Try using purposeful intent to drive your performance to new levels of excellence. One key idea to keep in mind is that all systems of success are based on a solid foundation of good habits. Maybe it’s time to take a look at our habits and ask some uncomfortable questions?

  • In what ways am I taking shortcuts and not living to my fullest potential?
  • What excuses have I made about my recent performance or poor decisions?
  • What’s one positive habit I’ve put off adopting? Can I commit to accomplishing it for a day? A week? A month?
  • What is the driving force behind your desire to change or grow today? How is this different from your desires to define yourself in the past?

It only takes perseverance and time to turn short term commitments into lifelong habits. Growth can’t happen without active engagement. We have to make the tough decisions to initiate change. We own our experience. We accept responsibility for what is within our control and acknowledge that there will plenty of obstacles outside of that control. Our acceptance, and resilience in the face of hardship, begins our journey toward excellence.

Appreciate even the unpleasant moments

Obsessing about getting what you want and avoiding what you don’t want does not result in happiness.

The Lojong text

As long as you’re focusing on fulfilling your desires, you’re going to end up being miserable. Obsessing over getting what you want and complaining when things don’t go your way is a little absurd after all. So, why do we do this to ourselves?

Your happiness is not limited to what chance happens to send your way. You can reframe your perception at any time and focus on what you can control. Try to create internal strengths like establishing positive thoughts, sound reason and look for wisdom rather than knowledge. It’s one thing to know that you have a problem. It’s an entirely different reality to understand how that problem came to be and what you can do to resolve it.

At any given moment, your actions and choices will be limited by a thousand obstacles beyond your control—wealth, law, strength, time, location, genetics. These are just a few of the obstacles you will face. Your thoughts, however, can be limitless if you train your mind to accept what cannot be changed and to overcome what is possible.

We don’t do that though.
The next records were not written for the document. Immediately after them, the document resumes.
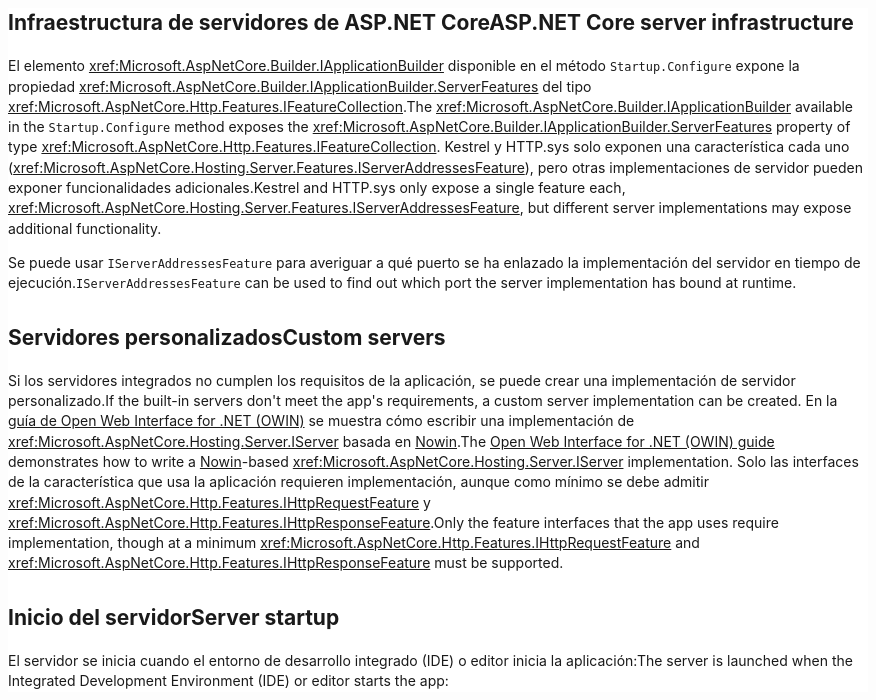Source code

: ## <a name="aspnet-core-server-infrastructure"></a><span data-ttu-id="319d9-222">Infraestructura de servidores de ASP.NET Core</span><span class="sxs-lookup"><span data-stu-id="319d9-222">ASP.NET Core server infrastructure</span></span>

<span data-ttu-id="319d9-223">El elemento <xref:Microsoft.AspNetCore.Builder.IApplicationBuilder> disponible en el método `Startup.Configure` expone la propiedad <xref:Microsoft.AspNetCore.Builder.IApplicationBuilder.ServerFeatures> del tipo <xref:Microsoft.AspNetCore.Http.Features.IFeatureCollection>.</span><span class="sxs-lookup"><span data-stu-id="319d9-223">The <xref:Microsoft.AspNetCore.Builder.IApplicationBuilder> available in the `Startup.Configure` method exposes the <xref:Microsoft.AspNetCore.Builder.IApplicationBuilder.ServerFeatures> property of type <xref:Microsoft.AspNetCore.Http.Features.IFeatureCollection>.</span></span> <span data-ttu-id="319d9-224">Kestrel y HTTP.sys solo exponen una característica cada uno (<xref:Microsoft.AspNetCore.Hosting.Server.Features.IServerAddressesFeature>), pero otras implementaciones de servidor pueden exponer funcionalidades adicionales.</span><span class="sxs-lookup"><span data-stu-id="319d9-224">Kestrel and HTTP.sys only expose a single feature each, <xref:Microsoft.AspNetCore.Hosting.Server.Features.IServerAddressesFeature>, but different server implementations may expose additional functionality.</span></span>

<span data-ttu-id="319d9-225">Se puede usar `IServerAddressesFeature` para averiguar a qué puerto se ha enlazado la implementación del servidor en tiempo de ejecución.</span><span class="sxs-lookup"><span data-stu-id="319d9-225">`IServerAddressesFeature` can be used to find out which port the server implementation has bound at runtime.</span></span>

## <a name="custom-servers"></a><span data-ttu-id="319d9-226">Servidores personalizados</span><span class="sxs-lookup"><span data-stu-id="319d9-226">Custom servers</span></span>

<span data-ttu-id="319d9-227">Si los servidores integrados no cumplen los requisitos de la aplicación, se puede crear una implementación de servidor personalizado.</span><span class="sxs-lookup"><span data-stu-id="319d9-227">If the built-in servers don't meet the app's requirements, a custom server implementation can be created.</span></span> <span data-ttu-id="319d9-228">En la [guía de Open Web Interface for .NET (OWIN)](xref:fundamentals/owin) se muestra cómo escribir una implementación de <xref:Microsoft.AspNetCore.Hosting.Server.IServer> basada en [Nowin](https://github.com/Bobris/Nowin).</span><span class="sxs-lookup"><span data-stu-id="319d9-228">The [Open Web Interface for .NET (OWIN) guide](xref:fundamentals/owin) demonstrates how to write a [Nowin](https://github.com/Bobris/Nowin)-based <xref:Microsoft.AspNetCore.Hosting.Server.IServer> implementation.</span></span> <span data-ttu-id="319d9-229">Solo las interfaces de la característica que usa la aplicación requieren implementación, aunque como mínimo se debe admitir <xref:Microsoft.AspNetCore.Http.Features.IHttpRequestFeature> y <xref:Microsoft.AspNetCore.Http.Features.IHttpResponseFeature>.</span><span class="sxs-lookup"><span data-stu-id="319d9-229">Only the feature interfaces that the app uses require implementation, though at a minimum <xref:Microsoft.AspNetCore.Http.Features.IHttpRequestFeature> and <xref:Microsoft.AspNetCore.Http.Features.IHttpResponseFeature> must be supported.</span></span>

## <a name="server-startup"></a><span data-ttu-id="319d9-230">Inicio del servidor</span><span class="sxs-lookup"><span data-stu-id="319d9-230">Server startup</span></span>

<span data-ttu-id="319d9-231">El servidor se inicia cuando el entorno de desarrollo integrado (IDE) o editor inicia la aplicación:</span><span class="sxs-lookup"><span data-stu-id="319d9-231">The server is launched when the Integrated Development Environment (IDE) or editor starts the app:</span></span>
We tend to practice escapism rather than mindfulness in our culture. We just can’t seem to enjoy living in the unpleasant moments. We’re strangely more motivated to snap the perfect selfie–to share with strangers on the internet–than we are to risk experiencing the uncomfortableness of reflecting on the quality of our lives.

I think therein lies the crux of the problem. Living in the moment requires you to experience and accept the disappointments and unpleasantness that surround you within any given breath. You experience the passing of time and the consequences of the choices you make. You must experience something in order to appreciate it. So, if we fail to reflect on our decisions and disappointments, is it really a surprise we fail to appreciate life? If we lack the capacity to appreciate living, then where do we expect to find happiness? In death?